According to Jelena Skulskaja, who is a Russian writer, translator and journalist living in Estonia, every writer chooses their own genre to write in based on their world view. She believes that literature does not serve the purpose of contributing to integration, but that it is a form of art to be enjoyed. Writers are part of their language and not the other way around – people’s way of thinking differs from language to language depending on the structure of the language. Naturally, every author dreams of other people reading their work as well, but if people do not care about their own culture then they will never take an interest in foreign literature and culture. This is why literature is not an integration project – writers write for the whole world, but at the same time only to one person: their reader.

It took four years for Hassan Blasim to walk from Iraq to Finland, where he now resides as a refugee. As a child he dreamt of becoming a writer, because writing gave his life meaning. Blasim made a thought-provoking point: Iraqis consider him westernised, while at the same time he is not fully accepted by Finnish people either. This is a complicated situation that can lead you to believe you do not belong anywhere.

Finnish-Swede Mathias Rosenlund uses his books to address a topic that Finns find quite unpopular: poverty. He believes that people are reluctant to admit to themselves that not everyone around them is well off and that some people find it difficult to cope financially.

British writer Mike Collier, who lives in Latvia, has sought to encourage local Latvian writers to come forward with their previously unpublished works by participating actively in Latvian literary life and society. Satirical authors were persecuted in the 1930s and continue to be persecuted even now. Satire hurts people’s feelings and people take it very seriously. The way society resonates in literature matters a lot to people.

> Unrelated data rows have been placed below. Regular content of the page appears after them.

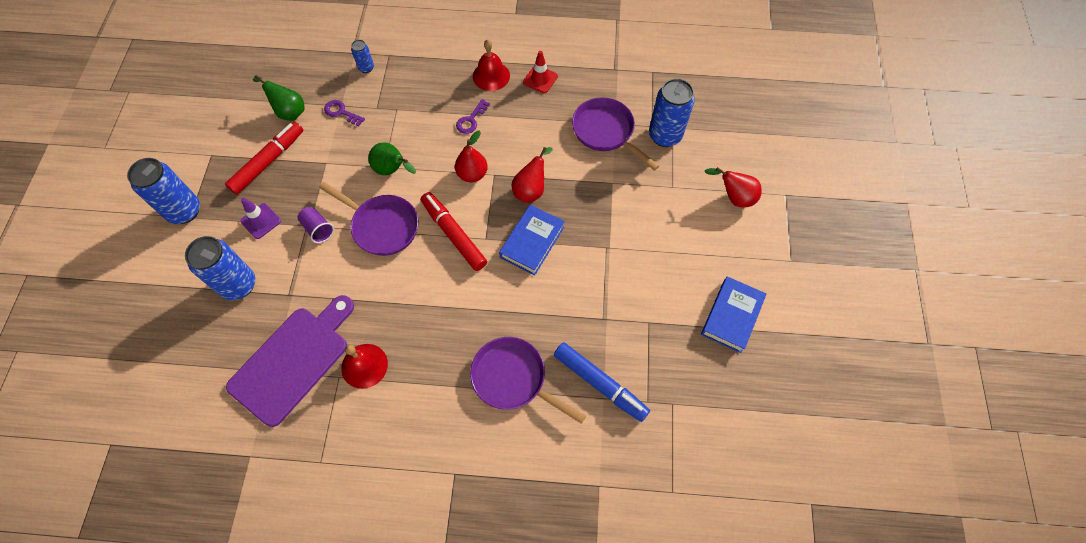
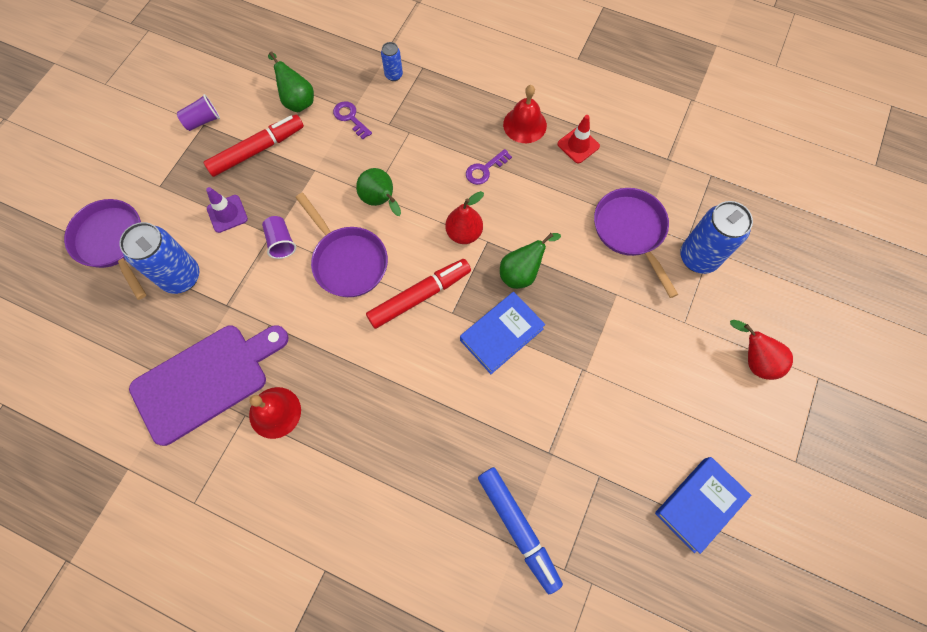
camera: 20 degrees right, 5 degrees up
(184, 211) = (157, 178): blue can -> none
(209, 152) = (203, 121): none -> purple cup
(454, 234) = (420, 296): red marker -> red marker turned 75 degrees clockwise
(513, 378) = (425, 486): purple pan -> purple pan (112, 242)
(531, 190) = (522, 273): red pear -> green pear

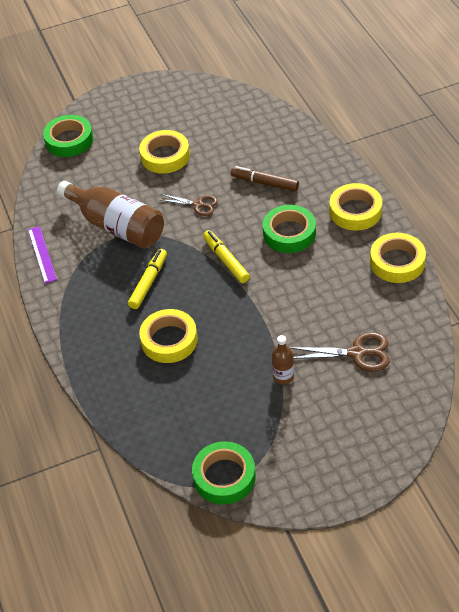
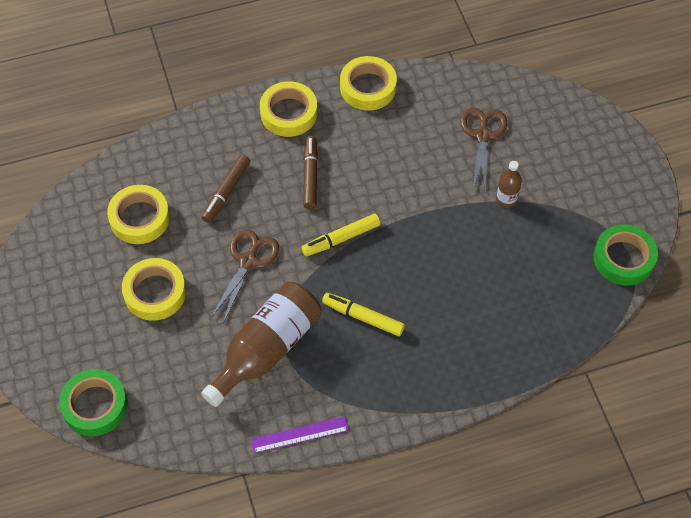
camera: 90 degrees left, 10 degrees up
(169, 340) = (449, 299): yellow tape -> yellow tape (139, 218)
(198, 205) = (248, 261): brown scissors -> brown scissors, size x1.51
(289, 233) = (310, 176): green tape -> brown marker

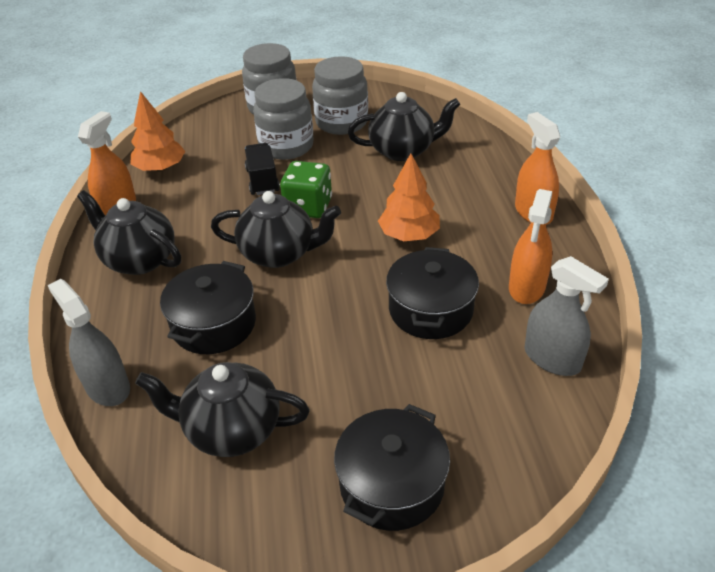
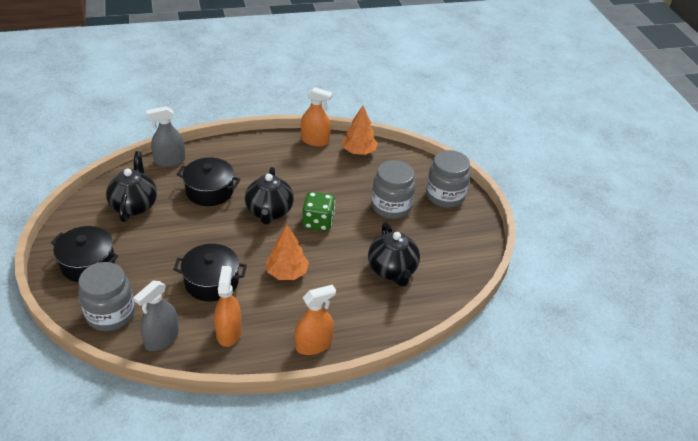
camera: 80 degrees right, 0 degrees up
(107, 387) = (170, 160): grey spray bottle -> grey spray bottle turned 150 degrees counterclockwise
(139, 259) = (266, 156): black teapot -> none
(262, 180) = (347, 198): black truck -> none
(341, 123) = (428, 234): grey jar -> grey jar (110, 314)
(527, 287) = (228, 332): orange spray bottle -> orange spray bottle turned 75 degrees clockwise

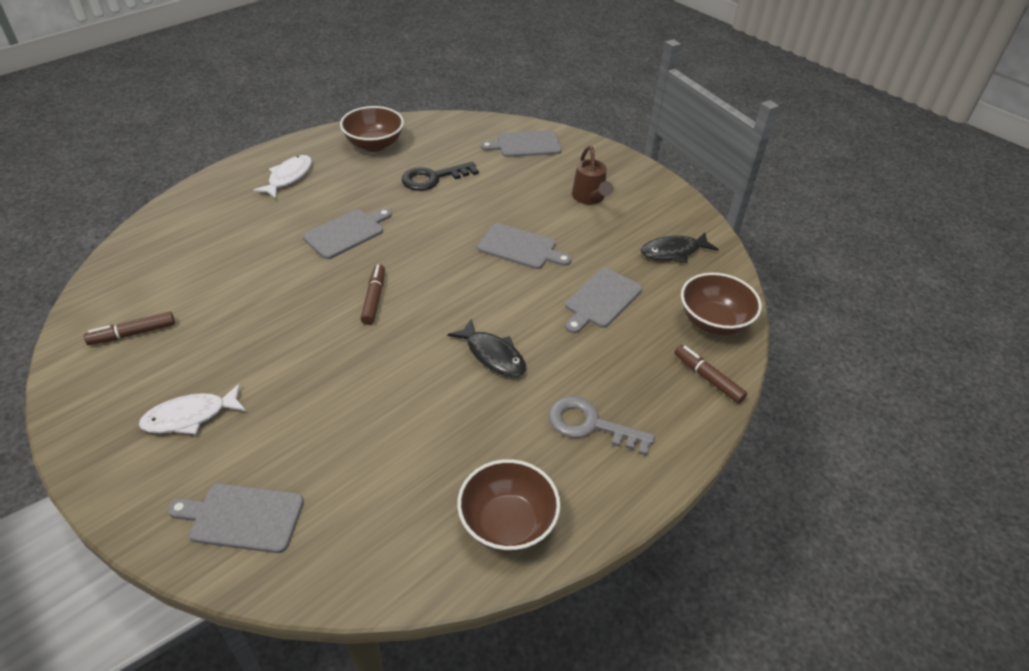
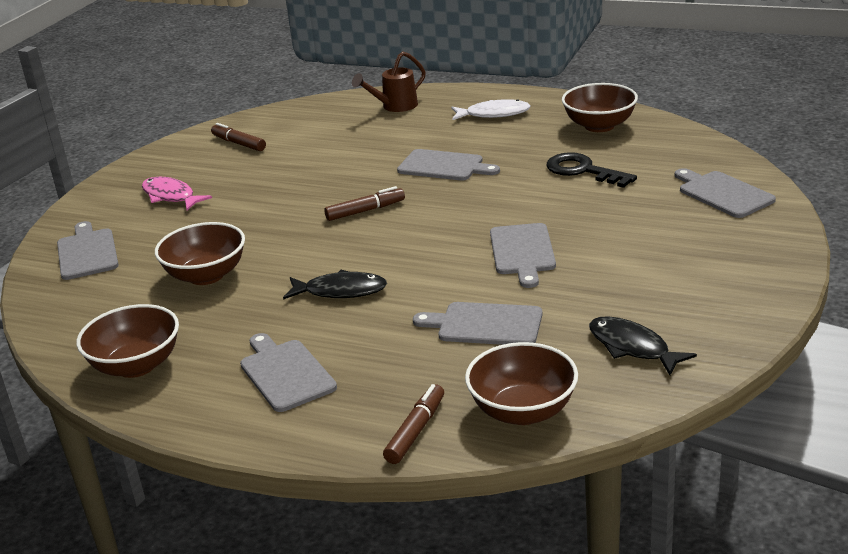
camera: 70 degrees right, 15 degrees down
(190, 416) = (171, 196): white fish -> pink fish
(387, 432) = (206, 275): none -> brown bowl
(493, 355) = (340, 291): black fish -> black fish turned 105 degrees counterclockwise
(589, 198) = (670, 262): brown watering can -> brown watering can (395, 106)
(590, 425) = (285, 373): grey key -> grey cutting board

Otto Kaarel Altroff, who studies at Tallinn Secondary School of Science, went to Lake Peipsi in order to get to know the culture of the Old Believers and to live in their homes for a few days, surrounded by their culture. Altroff stated that when it comes to strangers, national minorities are often protective of their culture in order to preserve it. In order to be able to explore a foreign culture, we have to be considerate, empathic and friendly towards it. The more aware people are of different ethnic groups, the greater the harmony in which we can all live together.

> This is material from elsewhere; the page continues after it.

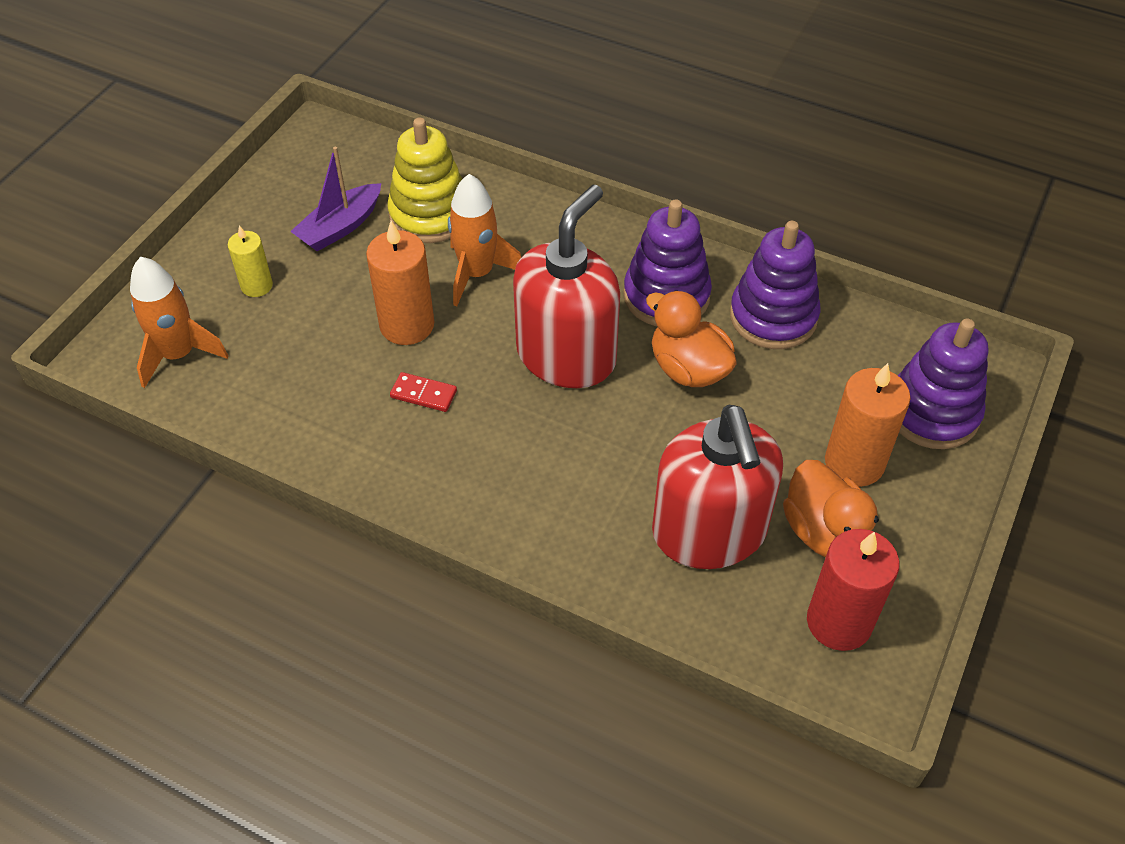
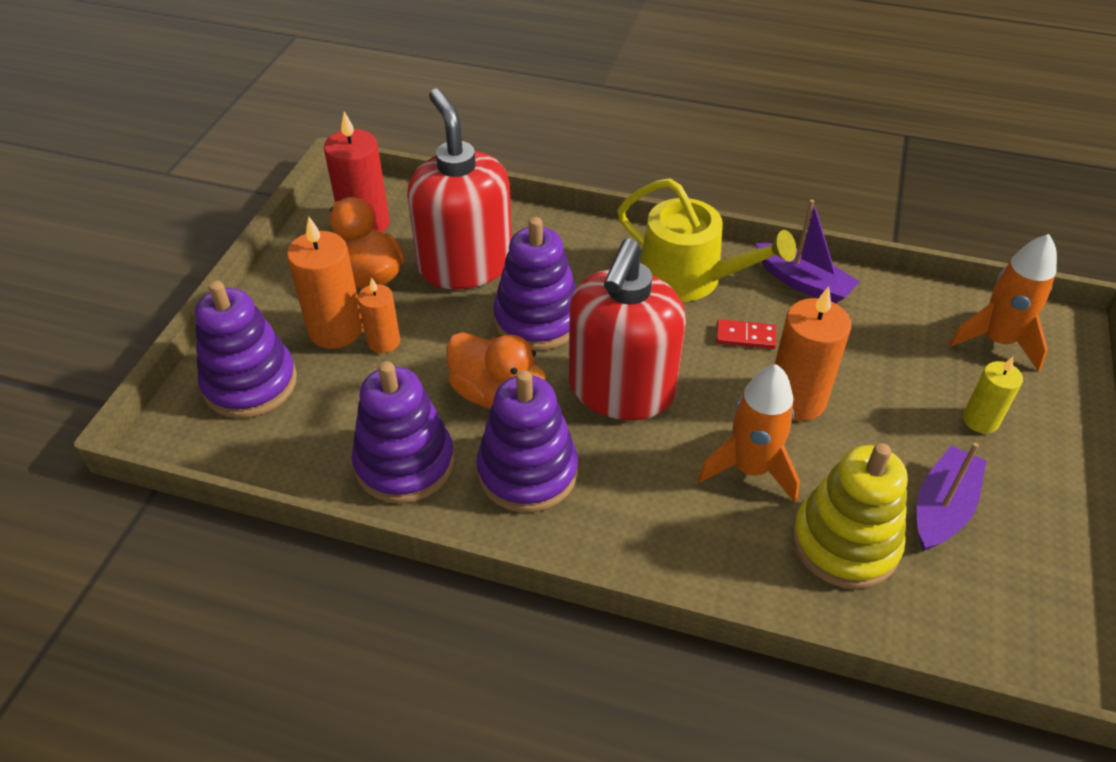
camera: 170 degrees right, 5 degrees down
(328, 449) = (803, 283): none -> purple boat
(452, 474) = (689, 278): none -> yellow watering can
(634, 444) = (537, 320): none -> purple stacking toy
(801, 441) = (383, 342): none -> orange candle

It is impossible to plan creation, because creation is like nature and always seems to have the upper hand, said Rawdna Carita Eira, a Sámi poet and playwright. Lapland requires people to adapt to it – you take what you are given instead of taking what you want. Rich in natural resources, Lapland is of great worth to the countries where it is located, but Sámi culture is closely intertwined with notions of land, water and air. To sing about something or someone in the Sámi language is to describe everything in its entirety. Sámi people do not live in a closed society. They welcome visitors and work together with other cultures. These people, who have historically been repressed, are now reaching out to others through different art forms so as not to be forgotten.

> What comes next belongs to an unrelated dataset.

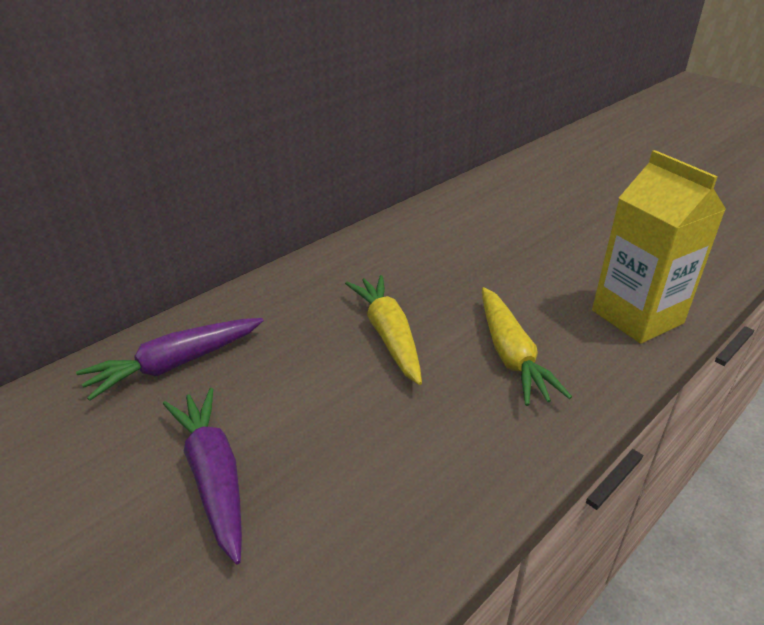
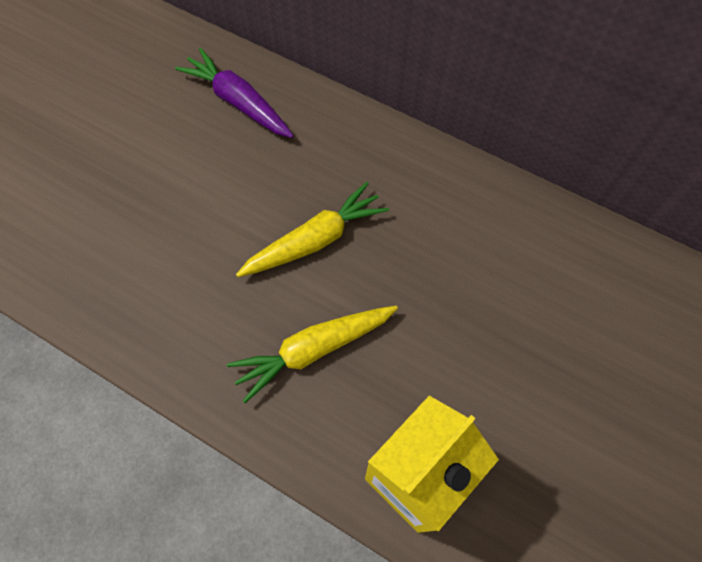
camera: 75 degrees right, 30 degrees up
(213, 476) = (134, 170): purple carrot -> none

Poets Chriman Karim and Juha Kulmala, who participated in the Finnish Poetry Stage project, and Marja Mäenpää, the project’s manager, agreed that translating poetry reveals that all poets deal with topics such as love, sadness and nature, regardless of where they live.

Azar Mahloujian was one of the supporters of the revolution in Iran. She worked in a library and was a respected member of society. When she came to Sweden in 1982 she suddenly became a nobody. Her education and work experiences seemed to mean nothing at all. It was as if she were a helpless child. But now she is free. She has proven her worth and rebuilt herself, so to speak. She now lives without censorship.

Anne-Ly Reimaa, the deputy secretary general for Cultural Diversity with the Estonian Ministry of Culture, said that common fictional characters bring people from different cultural backgrounds closer together and help them communicate with one another. This is why the Ministry of Culture supports the extensive translation of Estonian children’s literature.

The Nordic Council of Ministers’ Office in Estonia organised the fourth Nordic-Baltic literature forum in cooperation with the Estonian Publishers’ Association, the Estonian Writers’ Union, the National Library of Estonia, Tallinn Central Library, the Estonian Librarians Association, the Finnish Institute in Estonia and the Nordic embassies in Tallinn. The literature forum also served as the opening of Tallinn Book Fair.